| SUPPLIED PASSAGE |
In June 2012, the U.S. Supreme Court upheld the constitutionality of the Patient Protection and Affordable Care Act and the Health Care and Education Reconciliation Act (PPACA). The Court’s decision set the stage for significant changes in our health care system wherein an estimated 30 million Americans are expected to gain coverage through Medicaid, health care exchanges and employer-sponsored coverage.
While these three coverage options are interrelated, the establishment and management of the exchanges pose the most significant challenges for states.
The health care exchanges will be government-organized marketplaces designed to help qualifying individuals and employer groups buy health insurance in a way that, in theory, permits easy comparison of available plan options based on price, benefits and quality.
The law currently gives states the option to establish one or more state or regional exchanges, partner with the federal government to run the exchange or merge with another state’s exchange. If a state chooses not to create an exchange, the federal government will establish one in that particular state.
Applications for approval of a state-based exchange were due Dec. 14, and applications to participate in a state partnership exchange are due Feb. 15. To date, 24 states have submitted applications or letters of intent to run part or all of their health insurance marketplaces. Of these, 18 states have been conditionally approved to operate state-based exchanges, and two states have been conditionally approved to operate a state partnership exchange.
This lack of interest on the part of so many states is just one indication that the switch to a new health care exchange system will be a painful one, adding an additional layer of regulation and administration to an already-complex process.
Given that the open enrollment period for the exchanges begins on Oct. 1, states are facing immediate challenges in implementing the exchanges. For example, states will be required to oversee risk pools, develop effective rate review programs, establish open enrollment periods, certify qualified health plans and define “essential community providers.”

| RAW DATA |
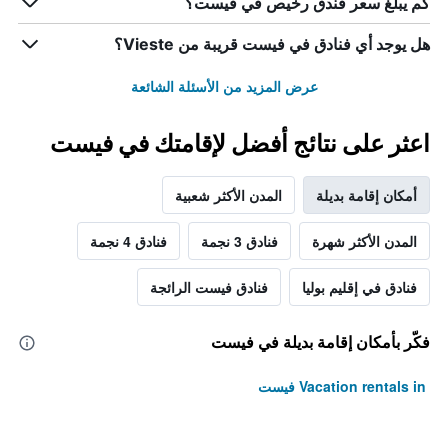
كم يبلغ سعر فندق رخيص في فيست؟
هل يوجد أي فنادق في فيست قريبة من Vieste؟
عرض المزيد من الأسئلة الشائعة
اعثر على نتائج أفضل لإقامتك في فيست
أمكان إقامة بديلة
المدن الأكثر شعبية
المدن الأكثر شهرة
فنادق 3 نجمة
فنادق 4 نجمة
فنادق في إقليم بوليا
فنادق فيست الرائجة
فكّر بأمكان إقامة بديلة في فيست
Vacation rentals in فيست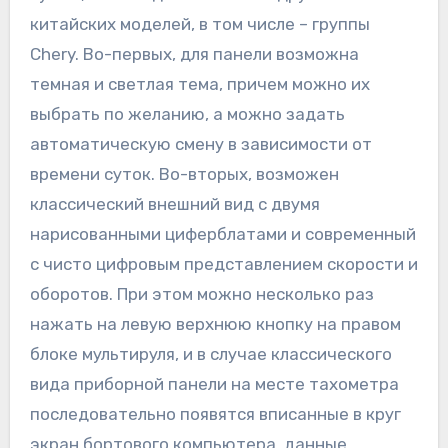
китайских моделей, в том числе – группы
Chery. Во-первых, для панели возможна
темная и светлая тема, причем можно их
выбрать по желанию, а можно задать
автоматическую смену в зависимости от
времени суток. Во-вторых, возможен
классический внешний вид с двумя
нарисованными циферблатами и современный
с чисто цифровым представлением скорости и
оборотов. При этом можно несколько раз
нажать на левую верхнюю кнопку на правом
блоке мультируля, и в случае классического
вида приборной панели на месте тахометра
последовательно появятся вписанные в круг
экран бортового компьютера, данные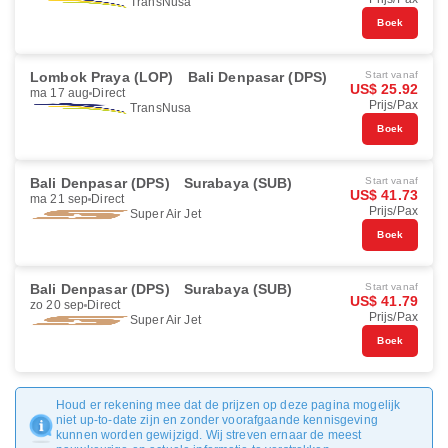
TransNusa
Boek
Lombok Praya (LOP)
Bali Denpasar (DPS)
Start vanaf
US$ 25.92
ma 17 aug
Direct
Prijs/Pax
TransNusa
Boek
Bali Denpasar (DPS)
Surabaya (SUB)
Start vanaf
US$ 41.73
ma 21 sep
Direct
Prijs/Pax
Super Air Jet
Boek
Bali Denpasar (DPS)
Surabaya (SUB)
Start vanaf
US$ 41.79
zo 20 sep
Direct
Prijs/Pax
Super Air Jet
Boek
Houd er rekening mee dat de prijzen op deze pagina mogelijk
niet up-to-date zijn en zonder voorafgaande kennisgeving
kunnen worden gewijzigd. Wij streven ernaar de meest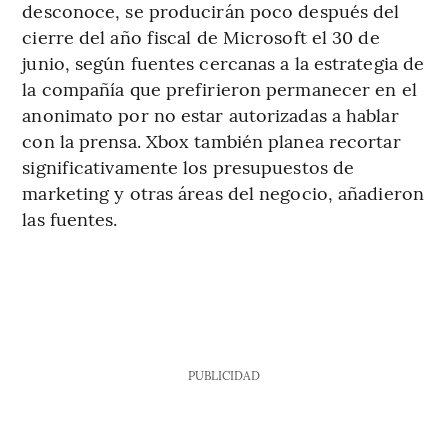
desconoce, se producirán poco después del
cierre del año fiscal de Microsoft el 30 de
junio, según fuentes cercanas a la estrategia de
la compañía que prefirieron permanecer en el
anonimato por no estar autorizadas a hablar
con la prensa. Xbox también planea recortar
significativamente los presupuestos de
marketing y otras áreas del negocio, añadieron
las fuentes.
PUBLICIDAD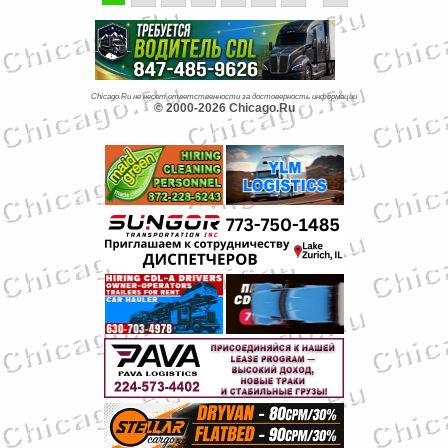
Chicago.Ru не несет ответственности за достоверность информации
© 2000-2026 Chicago.Ru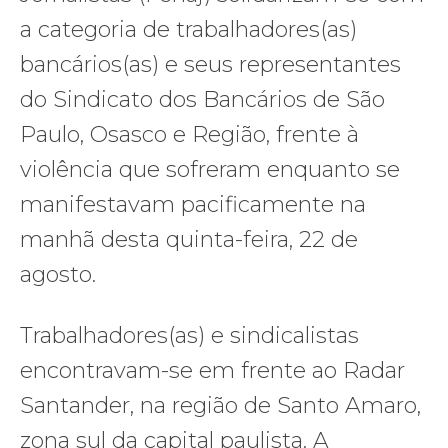
a categoria de trabalhadores(as)
bancários(as) e seus representantes
do Sindicato dos Bancários de São
Paulo, Osasco e Região, frente à
violência que sofreram enquanto se
manifestavam pacificamente na
manhã desta quinta-feira, 22 de
agosto.
Trabalhadores(as) e sindicalistas
encontravam-se em frente ao Radar
Santander, na região de Santo Amaro,
zona sul da capital paulista. A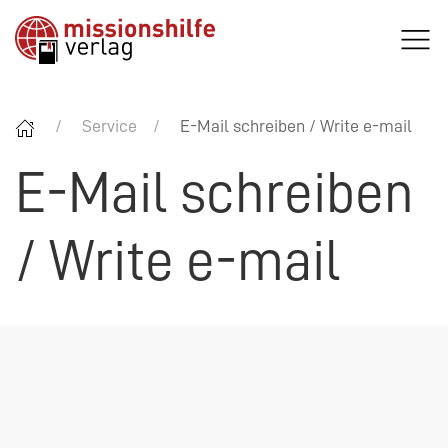
Service
E-Mail schreiben / Write e-mail
E-Mail schreiben
/ Write e-mail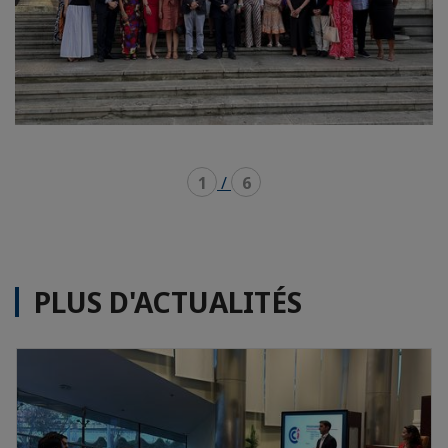
1
/
6
PLUS D'ACTUALITÉS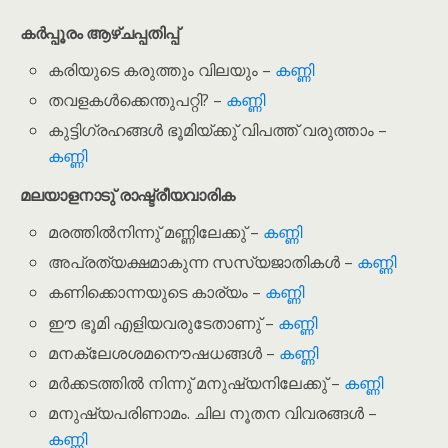
കർപ്പൂരം ആഴ്ചപ്പതിപ്പ്
കരിയുടെ കരുത്തും വിലയും –
കണ്ണി
തവളകൾക്കെന്തുപറ്റി? –
കണ്ണി
കുട്ടിഗ്രഹങ്ങൾ ഭൂമിയ്ക്കു് വിപത്ത് വരുത്താം –
കണ്ണി
മലയാളനാടു് രാഷ്ട്രീയവാരിക
മരത്തിൽനിന്നു് മണ്ണിലേക്കു് –
കണ്ണി
അപ്രത്യക്ഷമാകുന്ന സസ്യജാതികൾ –
കണ്ണി
കണിക്കൊന്നയുടെ കാര്യം –
കണ്ണി
ഈ ഭൂമി എളിയവരുടേതാണു് –
കണ്ണി
മനക്ലേശശമനൌഷധങ്ങൾ –
കണ്ണി
മർക്കടത്തിൽ നിന്നു് മനുഷ്യനിലേക്കു് –
കണ്ണി
മനുഷ്യപരിണാമം. ചില നൂതന വിവരങ്ങൾ –
കണ്ണി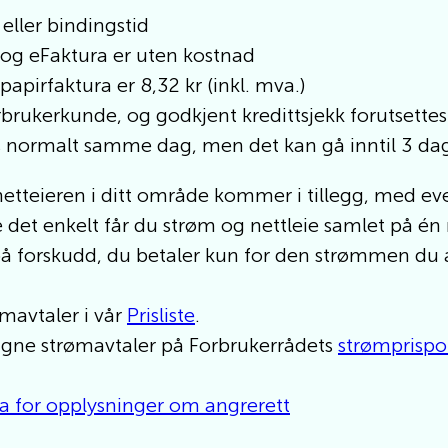
eller bindingstid
 og eFaktura er uten kostnad
papirfaktura er 8,32 kr (inkl. mva.)
rbrukerkunde, og godkjent kredittsjekk forutsettes
s normalt samme dag, men det kan gå inntil 3 dag
 netteieren i ditt område kommer i tillegg, med ev
 det enkelt får du strøm og nettleie samlet på én 
på forskudd, du betaler kun for den strømmen du a
ømavtaler i vår
Prisliste
.
gne strømavtaler på Forbrukerrådets
strømprispo
 for opplysninger om angrerett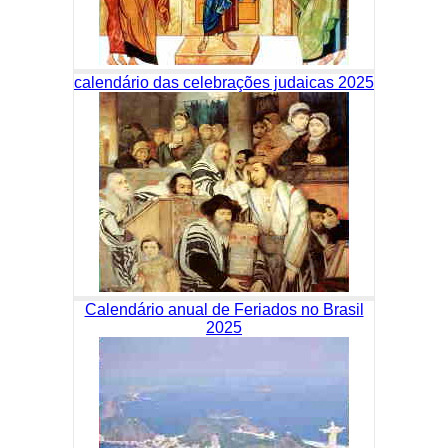
calendário das celebrações judaicas 2025
Calendário anual de Feriados no Brasil
2025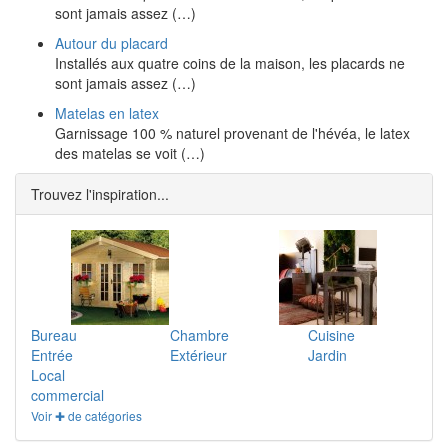
sont jamais assez (…)
Autour du placard
Installés aux quatre coins de la maison, les placards ne
sont jamais assez (…)
Matelas en latex
Garnissage 100 % naturel provenant de l'hévéa, le latex
des matelas se voit (…)
Trouvez l'inspiration...
Bureau
Chambre
Cuisine
Entrée
Extérieur
Jardin
Local
commercial
Voir ✚ de catégories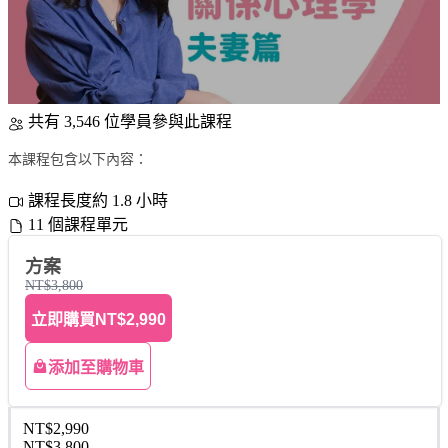
共有 3,546 位學員參與此課程
本課程包含以下內容：
課程長度約 1.8 小時
11 個課程單元
方案
NT$3,800
立即購買
NT$2,990
添加至購物車
NT$2,990
NT$3,800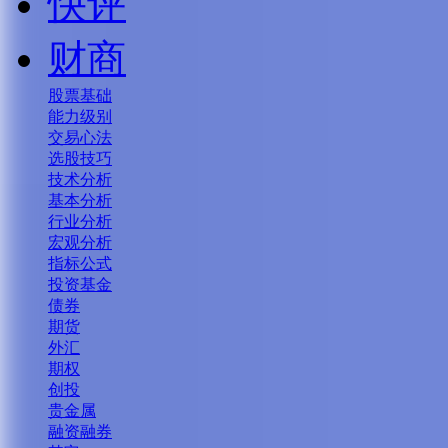
快评
财商
股票基础
能力级别
交易心法
选股技巧
技术分析
基本分析
行业分析
宏观分析
指标公式
投资基金
债券
期货
外汇
期权
创投
贵金属
融资融券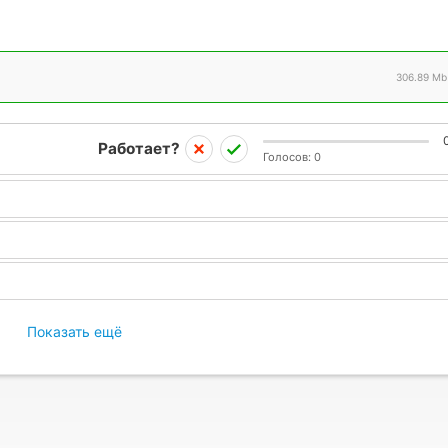
306.89 Mb
Работает?
Голосов:
0
Показать ещё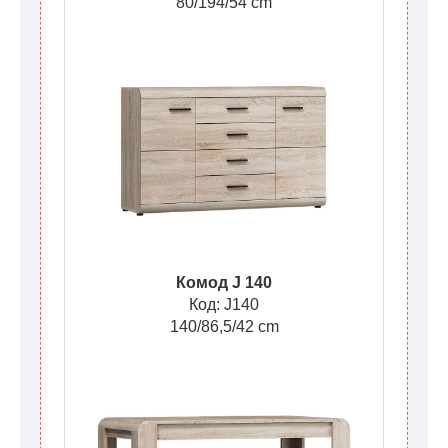
80/194/54 cm
Комод J 140
Код: J140
140/86,5/42 cm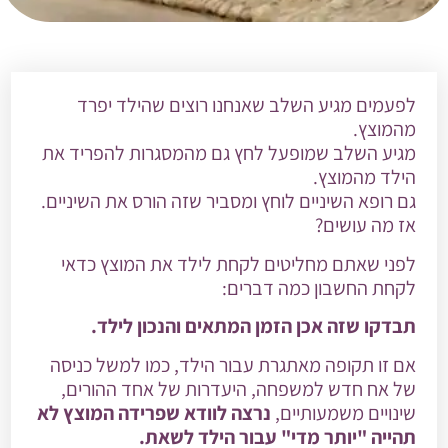
לפעמים מגיע השלב שאנחנו רוצים שהילד יפרד
מהמוצץ.
מגיע השלב שמופעל לחץ גם מהמסגרות להפריד את
הילד מהמוצץ.
גם רופא השיניים לוחץ ומסביר שזה הורס את השיניים.
אז מה עושים?
לפני שאתם מחליטים לקחת לילד את המוצץ כדאי
לקחת החשבון כמה דברים:
תבדקו שזה אכן הזמן המתאים והנכון לילד.
אם זו תקופה מאתגרת עבור הילד, כמו למשל כניסה
של אח חדש למשפחה, היעדרות של אחד ההורים,
שינויים משמעותיים,
נרצה לוודא שפרידה המוצץ לא
תהייה "יותר מדי" עבור הילד לשאת.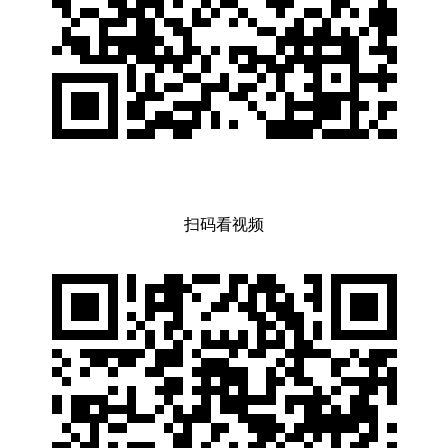
扫码看视频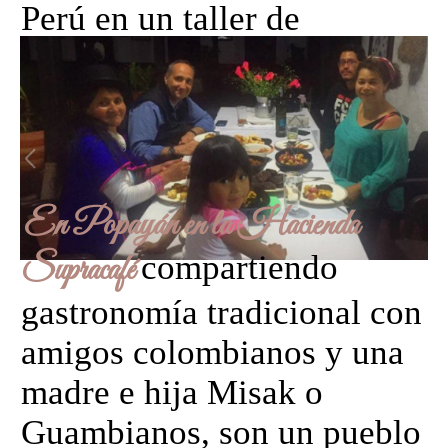
Perú en un taller de
innovación en turismo.
En Popayán en la Hacienda
compartiendo
Supracafé
gastronomía tradicional con
amigos colombianos y una
madre e hija Misak o
Guambianos, son un pueblo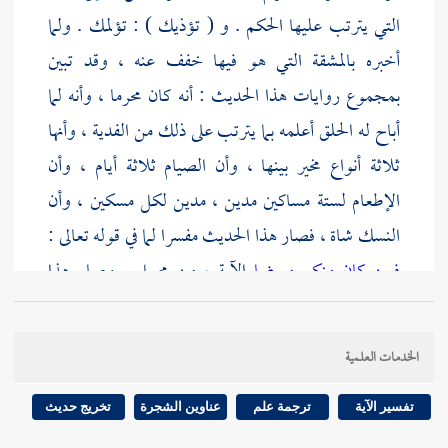
التي يترتب عليها الحكم . و ( تؤذيك ) : تؤلمك . ولما
أخبره بالمشقة التي هو فيها خفف عنه ، وقد تبين
بمجموع روايات هذا الحديث : أنه كان محرما ، وأنه لما
أباح له الحلق أعلمه بما يترتب على ذلك من الفدية ، وأنها
ثلاثة أنواع مخير بينها ، وأن الصيام ثلاثة أيام ، وأن
الإطعام لستة مساكين مدين ، مدين لكل مسكين ، وأن
النسك شاة ، فصار هذا الحديث مفسرا لما في قوله تعالى :
فمن كان منكم مريضا
الآية ، من مجمل . وصار هذا
الحديث مع الآية أصلا : في أن المحرم إذا استباح شيئا من
ممنوعات الإحرام التي لا تفسده ، فانتفع بذلك ، لزمته
الخدمات العلمية
الفدية . قال
أحمد بن صالح
: حديث
كعب بن عجرة
معمول به عند الجميع .
تفسير الآية
ترجمة علم
عناوين الشجرة
تخريج حديث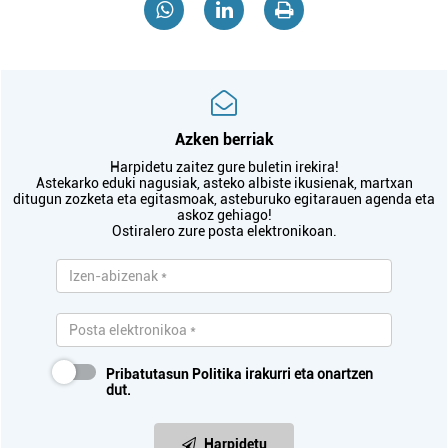
Azken berriak
Harpidetu zaitez gure buletin irekira!
Astekarko eduki nagusiak, asteko albiste ikusienak, martxan
ditugun zozketa eta egitasmoak, asteburuko egitarauen agenda eta
askoz gehiago!
Ostiralero zure posta elektronikoan.
Pribatutasun Politika
irakurri eta onartzen
dut.
Harpidetu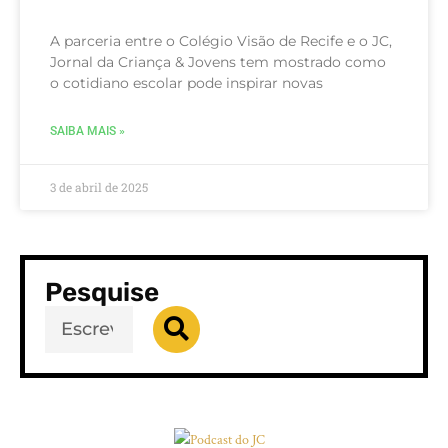
A parceria entre o Colégio Visão de Recife e o JC,
Jornal da Criança & Jovens tem mostrado como
o cotidiano escolar pode inspirar novas
SAIBA MAIS »
3 de abril de 2025
Pesquise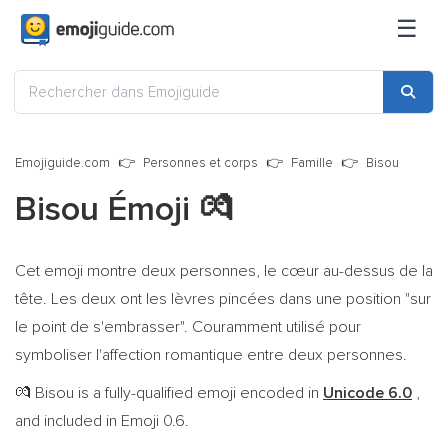
☰
Emojiguide.com
Personnes et corps
Famille
Bisou
Bisou Émoji
💏
Cet emoji montre deux personnes, le cœur au-dessus de la
tête. Les deux ont les lèvres pincées dans une position "sur
le point de s'embrasser". Couramment utilisé pour
symboliser l'affection romantique entre deux personnes.
Bisou is a fully-qualified emoji encoded in
Unicode 6.0
,
💏
and included in Emoji 0.6.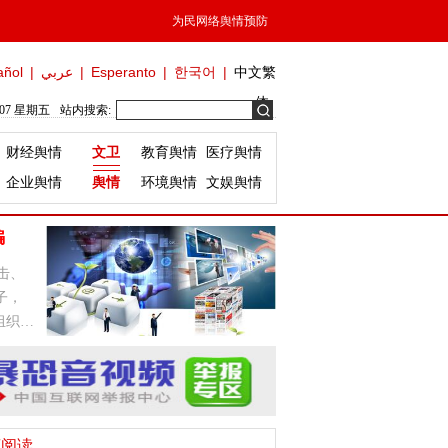
为民网络舆情预防
añol
|
عربي
|
Esperanto
|
한국어
|
中文繁
体
/07 星期五
站内搜索:
财经舆情
文卫
教育舆情
医疗舆情
企业舆情
舆情
环境舆情
文娱舆情
骗
击、
子，
组织，
荐阅读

| TASK REQUIREMENTS |
1 – Write out the exchanges passage word for word, everything from "The law currently" down to "that particular state.".
2 – According to the exchanges passage, what duties will states be required to carry out in implementing the exchanges? List every one.
3 – In the exchanges passage, how many states have been conditionally approved to operate state-based exchanges?
The rows were taken from a different source than the exchanges passage.

| RESULTS FOR EACH TASK |
1 –
The law currently gives states the option to establish one or more state or regional exchanges, partner with the federal government to run the exchange or merge with another state’s exchange. If a state chooses not to create an exchange, the federal government will establish one in that particular state.

2 –
- Oversee risk pools
- Develop effective rate review programs
- Establish open enrollment periods
- Certify qualified health plans
- Define "essential community providers"

3 – 18 states.